▸ KUTIPAN:
★ ★ ★ ★
Scroll untuk membaca artikel
Hernawan | Melynda
Ilustrasi Jembatan Suramadu (Surabaya-Madura) jelang Tahun Baru 2021 (Foto: Beritajatim.com)

Orang Madura dikenal sebagai kelompok suku yang suka melakukan kegiatan perantauan untuk mengadu nasib. Hal itu membuat banyak yang berpikiran bahwa Orang Madura memiliki kemampuan hidup beradaptasi tinggi di lingkungan baru. Sayangnya, kerap kali Etnis Madura mendapatkan pandangan negatif dan dianggap golongan manusia penuh kekerasan. Stigma tersebut terbentuk karena peristiwa di masa silam terkait ‘ketidakakuran’ Suku Madura dengan suku lainnya, misalnya Perang Sampit.

Sebelum peristiwa kelam itu, terdapat sejarah penentu stigma yang diterima Orang Madura. Yakni kisah perjuangan Pak Sakera yang mampu melawan penjajahan Belanda. Tanpa rasa takut, Pak Sakera menantang ketidakadilan yang dilakukan penjajah hingga ia disebut sebagai pahlawan. Seperti apakah kisah perjuangan Pak Sakera?

Pak Sadiman yang Dijuluki Sakera

Pak Sakera memiliki nama asli Sadiman. Beliau berasal dari keluarga Madura yang mengadu nasib ke Kelurahan Raci, Kecamatan Bangil, Kabupaten Pasuruan, Jawa Timur. Beliau berani melawan penindasan Belanda terhadap para petani tebu dengan semangat pantang menyerah. Karena hal itulah, beliau disebut sebagai Sakera. Selain itu, konon beliau juga mempunyai kesaktian hingga Belanda ketar-ketir dan kesulitan untuk menangkapnya.

Namun naas, Pak Sakera harus meregang nyama karena penghianatan yang dilakukan oleh teman baiknya sendiri. Dari beberapa sumber menyatakan bahwa sekitar tahun 1900-an, Belanda melakukan sayembara untuk menangkap Pak Sakera dengan imbalan sangat besar yakni hasil penarikan pajak dari seluruh wilayah Pasuruan.

Dari teman baiknya itu, diketahui bahwa kelemahan Pak Sakera adalah darah sapi. Hingga akhirnya Pak Sakera harus terjatuh dalam lubang berisi darah sapi akibat perbuatan teman karibnya. Kemudian Pak Sakera diarak keliling kota dan di hukum gantung di depan umum.

Celurit Senjata Andalan Pak Sakera

Walaupun penuh keterbatasan, Pak Sakera mampu membangunkan semangat perjuangan masyarakat kelas bawah untuk bergerak melawan penindasan penjajahan. Beliau selalu menggunakan celurit sebagai senjata dalam menumpas kediktatoran Belanda. Terlihat sederhana, tetapi nyatanya mampu membuat Belanda kewalahan.
★ ★ ★ ★
▸ SOAL TERTULIS A: Menurut teks tentang Pak Sakera, siapa nama asli tokoh tersebut?
▸ SOAL TERTULIS B: Lanjutkan teks tentang Pak Sakera setelah kalimat terakhirnya.

▸ BAGIAN DATA:
★ ★ ★ ★
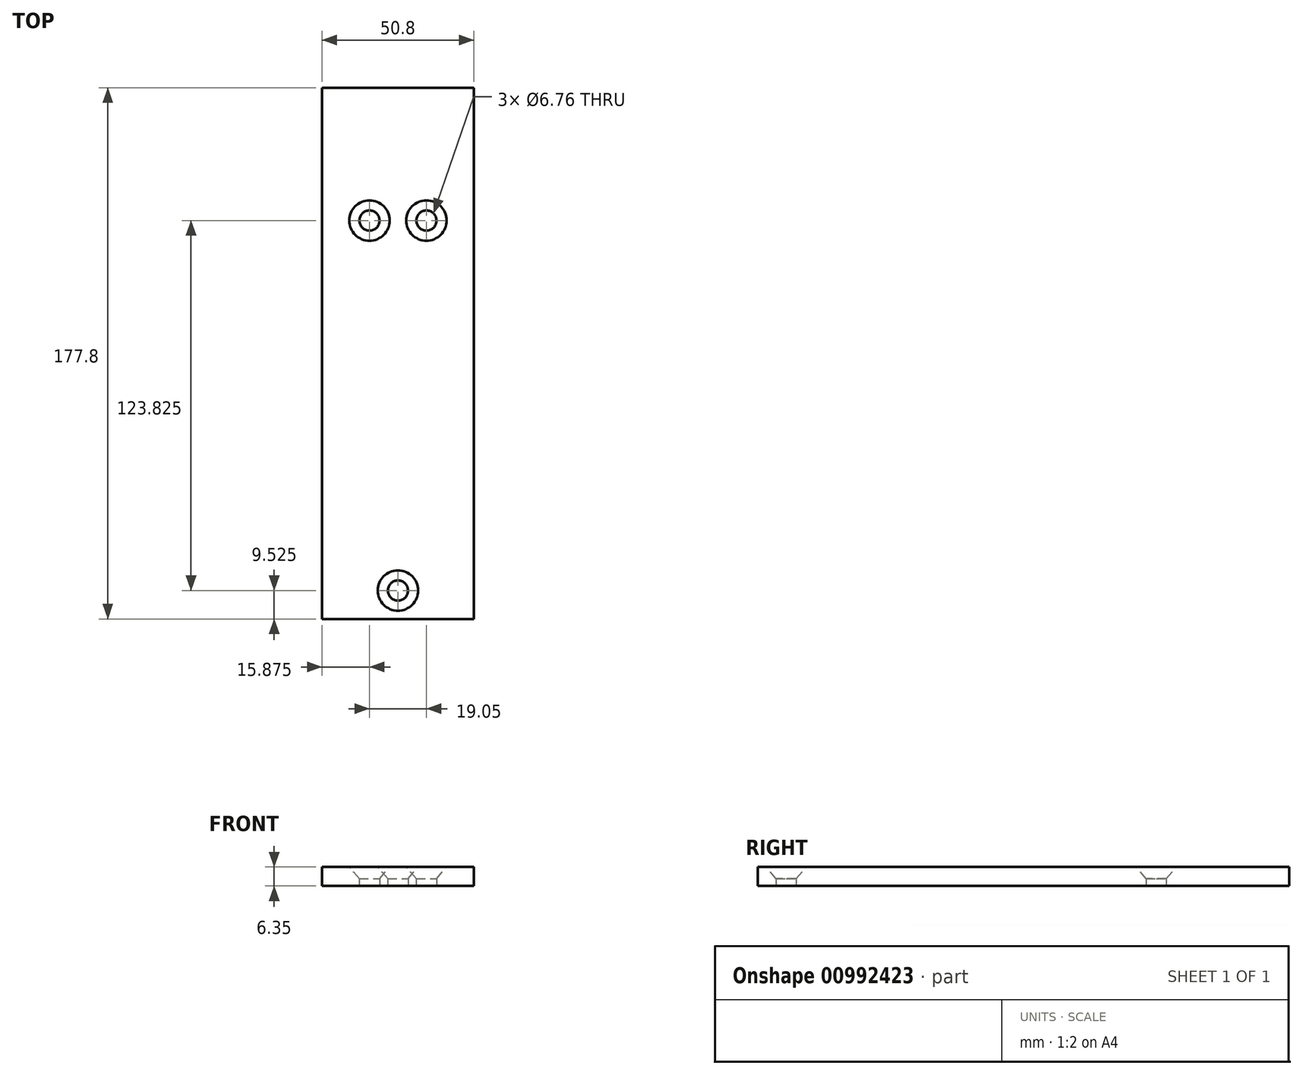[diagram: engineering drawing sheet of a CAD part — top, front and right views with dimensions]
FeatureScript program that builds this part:
annotation { "Feature Type Name" : "Feature", "Feature Type Description" : "" }
export const myFeature = defineFeature(function(context is Context, id is Id, definition is map)
    precondition{}
    {
        {
            var Q0;
            Q0=qCreatedBy(makeId("Top.planeOp"),FACE);
            var sketch = newSketch(context, id + "F0", { "sketchPlane" : qUnion([Q0])});
            skLineSegment(sketch, "E0.bottom", {"start": v(25.4, 88.9) * mm, "end": v(-25.4, 88.9) * mm});
            skLineSegment(sketch, "E0.top", {"start": v(25.4, -88.9) * mm, "end": v(-25.4, -88.9) * mm});
            skLineSegment(sketch, "E0.left", {"start": v(25.4, 88.9) * mm, "end": v(25.4, -88.9) * mm});
            skLineSegment(sketch, "E0.right", {"start": v(-25.4, 88.9) * mm, "end": v(-25.4, -88.9) * mm});
            skPoint(sketch, "E0.middle", {"position": v(0, 0) * mm});
            skCircle(sketch, "E1", {"center": v(0, -79.38) * mm, "radius": 3.57 * mm});
            skCircle(sketch, "E2", {"center": v(-9.52, 44.45) * mm, "radius": 3.57 * mm});
            skCircle(sketch, "E3", {"center": v(9.52, 44.45) * mm, "radius": 3.57 * mm});
            skSolve(sketch);
        }
        {
            var Q0;
            Q0=makeQuery(id+"F0.imprint","IMPRINT",FACE,{"disambiguationData":[TD([[makeQuery(id+"F0.imprint","IMPRINT",EDGE,{"derivedFrom":sQuery(id+"F0.wireOp",EDGE,"E0.bottom")}),1.0]])]});
            var Q1;
            Q1=makeQuery(id+"F0.imprint","IMPRINT",FACE,{"disambiguationData":[TD([[makeQuery(id+"F0.imprint","IMPRINT",EDGE,{"derivedFrom":sQuery(id+"F0.wireOp",EDGE,"E2")}),1.0]])]});
            var Q2;
            Q2=makeQuery(id+"F0.imprint","IMPRINT",FACE,{"disambiguationData":[TD([[makeQuery(id+"F0.imprint","IMPRINT",EDGE,{"derivedFrom":sQuery(id+"F0.wireOp",EDGE,"E3")}),1.0]])]});
            var Q3;
            Q3=makeQuery(id+"F0.imprint","IMPRINT",FACE,{"disambiguationData":[TD([[makeQuery(id+"F0.imprint","IMPRINT",EDGE,{"derivedFrom":sQuery(id+"F0.wireOp",EDGE,"E1")}),1.0]])]});
            extrude(context, id + "F1", {"entities" : qUnion([Q0, Q1, Q2, Q3]), "oppositeDirection" : true, "depth" : 6.35 * mm, "offsetDistance" : 25.4 * mm});
        }
        {
            var Q0;
            Q0=sQuery(id+"F0.wireOp",VERTEX,"E2.center");
            var Q1;
            Q1=sQuery(id+"F0.wireOp",VERTEX,"E3.center");
            var Q2;
            Q2=sQuery(id+"F0.wireOp",VERTEX,"E1.center");
            var Q3;
            Q3=makeQuery(id+"F1.opExtrude","SWEPT_BODY",BODY,{"disambiguationData":[OSD([sQuery(id+"F0.wireOp",EDGE,"E0.bottom"),sQuery(id+"F0.wireOp",EDGE,"E0.top"),sQuery(id+"F0.wireOp",EDGE,"E0.left"),sQuery(id+"F0.wireOp",EDGE,"E0.right")])]});
            hole(context, id + "F2", {"style" : HoleStyle.C_SINK, "endStyle" : HoleEndStyle.THROUGH, "standardTappedOrClearance" : lookupTablePath({ "fit" : "Close (ASME)", "standard" : "ANSI", "size" : "1/4", "type" : "Clearance" }), "standardBlindInLast" : lookupTablePath({ "fit" : "Close", "standard" : "ANSI", "engagement" : "75%", "pitch" : "20 tpi", "size" : "1/4", "type" : "Clearance & tapped" }), "holeDiameter" : 6.76 * mm, "cSinkDiameter" : 13.5 * mm, "cSinkAngle" : 82 * degree, "majorDiameter" : 6.35 * mm, "isTappedThrough" : true, "tappedDepth" : 12.7 * mm, "tapClearance" : 3, "locations" : qUnion([Q0, Q1, Q2]), "scope" : qUnion([Q3]), "startStyle" : HoleStartStyle.SKETCH});
        }
    });
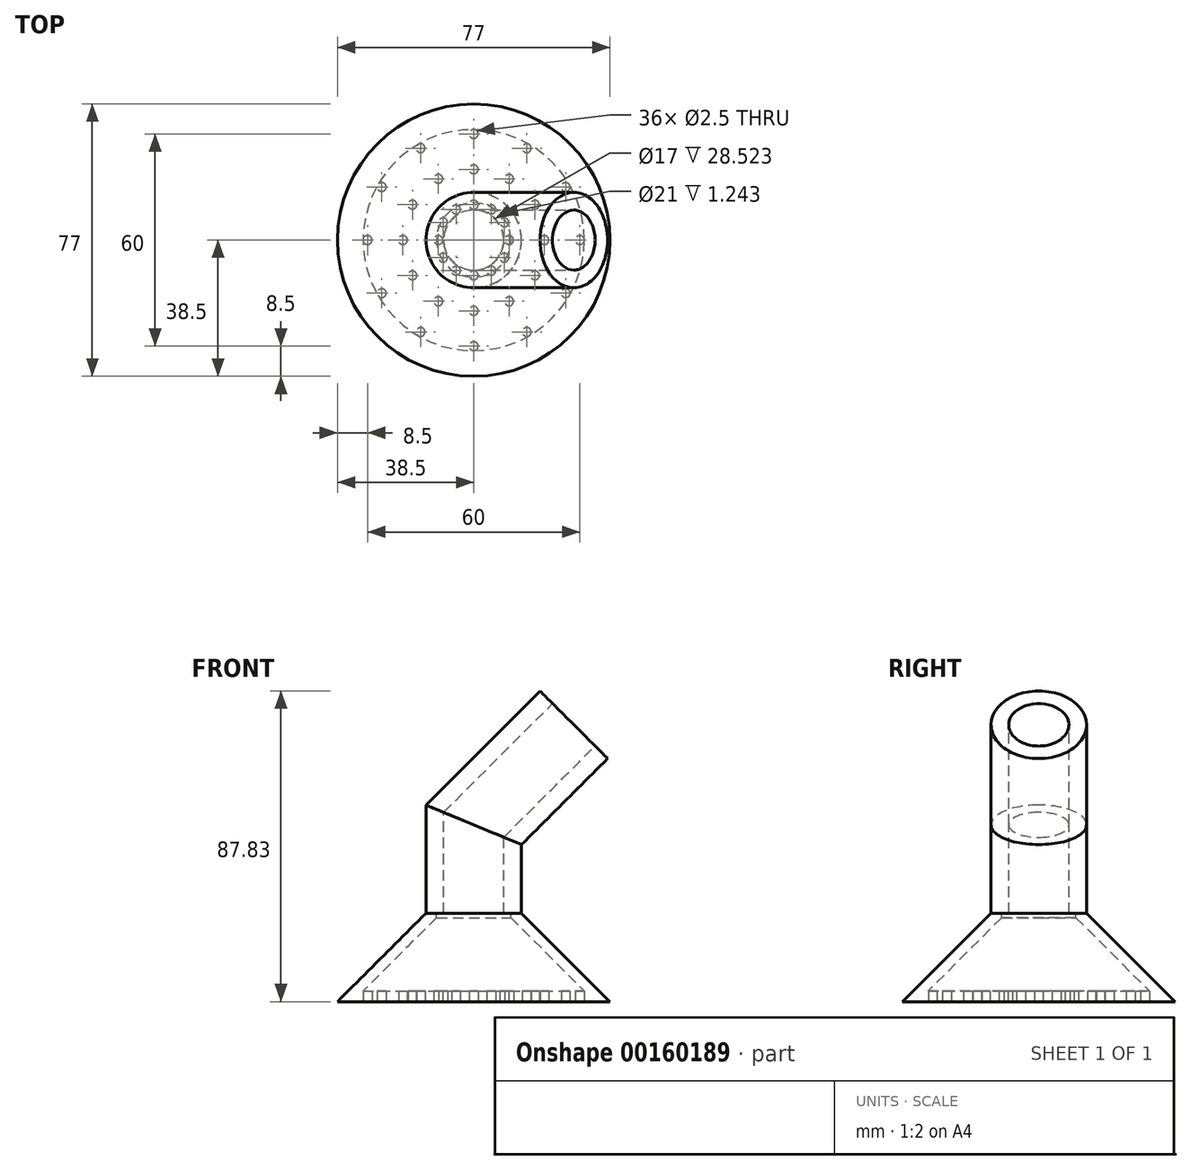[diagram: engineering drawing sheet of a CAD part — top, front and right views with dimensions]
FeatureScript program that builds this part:
annotation { "Feature Type Name" : "Feature", "Feature Type Description" : "" }
export const myFeature = defineFeature(function(context is Context, id is Id, definition is map)
    precondition{}
    {
        {
            var Q0;
            Q0=qCreatedBy(makeId("Top.planeOp"),FACE);
            var sketch = newSketch(context, id + "F0", { "sketchPlane" : qUnion([Q0])});
            skCircle(sketch, "E0", {"center": v(0, 0) * mm, "radius": 8.5 * mm});
            skCircle(sketch, "E1.0", {"center": v(0, 0) * mm, "radius": 13.5 * mm});
            skSolve(sketch);
        }
        {
            var Q0;
            Q0=qCreatedBy(makeId("Front.planeOp"),FACE);
            var sketch = newSketch(context, id + "F1", { "sketchPlane" : qUnion([Q0])});
            skLineSegment(sketch, "E2", {"start": v(0, 0) * mm, "end": v(0, 25) * mm});
            skLineSegment(sketch, "E3", {"start": v(0, 25) * mm, "end": v(28.28, 53.28) * mm});
            skSolve(sketch);
        }
        {
            var Q0;
            Q0=makeQuery(id+"F0.imprint","IMPRINT",FACE,{"disambiguationData":[TD([[makeQuery(id+"F0.imprint","IMPRINT",EDGE,{"derivedFrom":sQuery(id+"F0.wireOp",EDGE,"E0")}),-1.0]])]});
            var Q1;
            Q1=sQuery(id+"F1.wireOp",EDGE,"E2");
            var Q2;
            Q2=sQuery(id+"F1.wireOp",EDGE,"E3");
            sweep(context, id + "F10", {"profiles" : qUnion([Q0]), "path" : qUnion([Q1, Q2])});
        }
        {
            var Q0;
            Q0=makeQuery(id+"F10.opSweep","CAP_FACE",FACE,{"disambiguationData":[OSD([sQuery(id+"F0.wireOp",EDGE,"E0"),sQuery(id+"F0.wireOp",EDGE,"E1.0"),sQuery(id+"F1.wireOp",VERTEX,"E2.start")])],"isStart":true});
            var sketch = newSketch(context, id + "F11", { "sketchPlane" : qUnion([Q0])});
            skCircle(sketch, "E4", {"center": v(0, 0) * mm, "radius": 13.5 * mm});
            skSolve(sketch);
        }
        {
            var Q0;
            Q0 = qSketchRegion(id + "F11", true);
            extrude(context, id + "F2", {"entities" : qUnion([Q0]), "operationType" : NewBodyOperationType.ADD, "depth" : 25 * mm, "hasDraft" : true, "draftAngle" : 45 * degree});
        }
        {
            var Q0;
            Q0=makeQuery(id+"F2.opExtrude","CAP_FACE",FACE,{"disambiguationData":[OSD([sQuery(id+"F11.wireOp",EDGE,"E4")])],"isStart":true});
            shell(context, id + "F3", {"entities" : qUnion([Q0]), "thickness" : 3 * mm});
        }
        {
            var Q0;
            Q0=makeQuery(id+"F2.opExtrude","CAP_FACE",FACE,{"disambiguationData":[OSD([sQuery(id+"F11.wireOp",EDGE,"E4")])],"isStart":false});
            var sketch = newSketch(context, id + "F4", { "sketchPlane" : qUnion([Q0])});
            skPoint(sketch, "E5", {"position": v(-10, 0) * mm});
            skPoint(sketch, "E6", {"position": v(-20, 0) * mm});
            skPoint(sketch, "E7", {"position": v(-30, 0) * mm});
            skPoint(sketch, "E8.center", {"position": v(0, 0) * mm});
            skCircle(sketch, "E9", {"center": v(-10, 0) * mm, "radius": 1.25 * mm});
            skCircle(sketch, "E10", {"center": v(-20, 0) * mm, "radius": 1.25 * mm});
            skCircle(sketch, "E11", {"center": v(-30, 0) * mm, "radius": 1.25 * mm});
            skSolve(sketch);
        }
        {
            var Q0;
            Q0=makeQuery(id+"F4.imprint","IMPRINT",FACE,{"disambiguationData":[TD([[makeQuery(id+"F4.imprint","IMPRINT",EDGE,{"derivedFrom":sQuery(id+"F4.wireOp",EDGE,"E9")}),1.0]])]});
            extrude(context, id + "F5", {"entities" : qUnion([Q0]), "endBound" : BoundingType.UP_TO_NEXT, "oppositeDirection" : true, "depth" : 25 * mm});
        }
        {
            var Q0;
            Q0=makeQuery(id+"F4.imprint","IMPRINT",FACE,{"disambiguationData":[TD([[makeQuery(id+"F4.imprint","IMPRINT",EDGE,{"derivedFrom":sQuery(id+"F4.wireOp",EDGE,"E10")}),1.0]])]});
            extrude(context, id + "F6", {"entities" : qUnion([Q0]), "endBound" : BoundingType.UP_TO_NEXT, "oppositeDirection" : true, "depth" : 25 * mm});
        }
        {
            var Q0;
            Q0=makeQuery(id+"F4.imprint","IMPRINT",FACE,{"disambiguationData":[TD([[makeQuery(id+"F4.imprint","IMPRINT",EDGE,{"derivedFrom":sQuery(id+"F4.wireOp",EDGE,"E11")}),1.0]])]});
            extrude(context, id + "F12", {"entities" : qUnion([Q0]), "endBound" : BoundingType.UP_TO_NEXT, "oppositeDirection" : true, "depth" : 25 * mm});
        }
        {
            var Q0;
            Q0=makeQuery(id+"F5.opExtrude","SWEPT_BODY",BODY,{"disambiguationData":[OSD([sQuery(id+"F4.wireOp",EDGE,"E9")])]});
            var Q1;
            Q1=makeQuery(id+"F2.opExtrude","CAP_EDGE",EDGE,{"disambiguationData":[OSD([sQuery(id+"F11.wireOp",EDGE,"E4")])],"isStart":false});
            circularPattern(context, id + "F7", {"operationType" : NewBodyOperationType.REMOVE, "entities" : qUnion([Q0]), "axis" : qUnion([Q1]), "angle" : 30 * degree, "instanceCount" : 15, "oppositeDirection" : true});
        }
        {
            var Q0;
            Q0=makeQuery(id+"F6.opExtrude","SWEPT_BODY",BODY,{"disambiguationData":[OSD([sQuery(id+"F4.wireOp",EDGE,"E10")])]});
            var Q1;
            Q1=makeQuery(id+"F2.opExtrude","CAP_EDGE",EDGE,{"disambiguationData":[OSD([sQuery(id+"F11.wireOp",EDGE,"E4")])],"isStart":false});
            circularPattern(context, id + "F8", {"operationType" : NewBodyOperationType.REMOVE, "entities" : qUnion([Q0]), "axis" : qUnion([Q1]), "angle" : 30 * degree, "instanceCount" : 15});
        }
        {
            var Q0;
            Q0=makeQuery(id+"F12.opExtrude","SWEPT_BODY",BODY,{"disambiguationData":[OSD([sQuery(id+"F4.wireOp",EDGE,"E11")])]});
            var Q1;
            Q1=makeQuery(id+"F2.opExtrude","CAP_EDGE",EDGE,{"disambiguationData":[OSD([sQuery(id+"F11.wireOp",EDGE,"E4")])],"isStart":false});
            circularPattern(context, id + "F9", {"operationType" : NewBodyOperationType.REMOVE, "entities" : qUnion([Q0]), "axis" : qUnion([Q1]), "angle" : 30 * degree, "instanceCount" : 20, "oppositeDirection" : true});
        }
    });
★ ★ ★ ★
▸ HASIL TUGAS A: Nama asli Pak Sakera adalah Sadiman.

▸ HASIL TUGAS B:
Penggunaan celurit yang digunakan Pak Sakera inilah yang membentuk stigma carok (kekerasan) pada Orang Madura. Stereotip ini terbentuk karena pengaruh Belanda yang mencoba menjatuhkan nama baik Pak Sakera. Padahal sesungguhnya, Pak Sakera hanya ‘garang’ menghadapi Belanda, tetapi dianggap berwibawa oleh rakyat. Dan diketahui bahwa Pak Sakera juga orang yang taat beragama. Bahkan dikatakan bahwa beliau meminta izin untuk melaksanakan sholat Subuh sebelum meregang nyawa di tangan Belanda.

Pahlawan yang Jarang Dikenal

Tidak seperti pahlawan nasional lainnya, nama Pak Sakera cukup asing di telinga terkecuali bagi penduduk kawasan Jawa Timur dan Pulau Madura. Semasa hidupnya, beliau selalu menggunakan pakaian bergaris merah putih, dengan celana berwarna hitam. Beliau direpresentasikan sebagai tokoh pahlawan yang tangguh tak gentar melawan penjajah.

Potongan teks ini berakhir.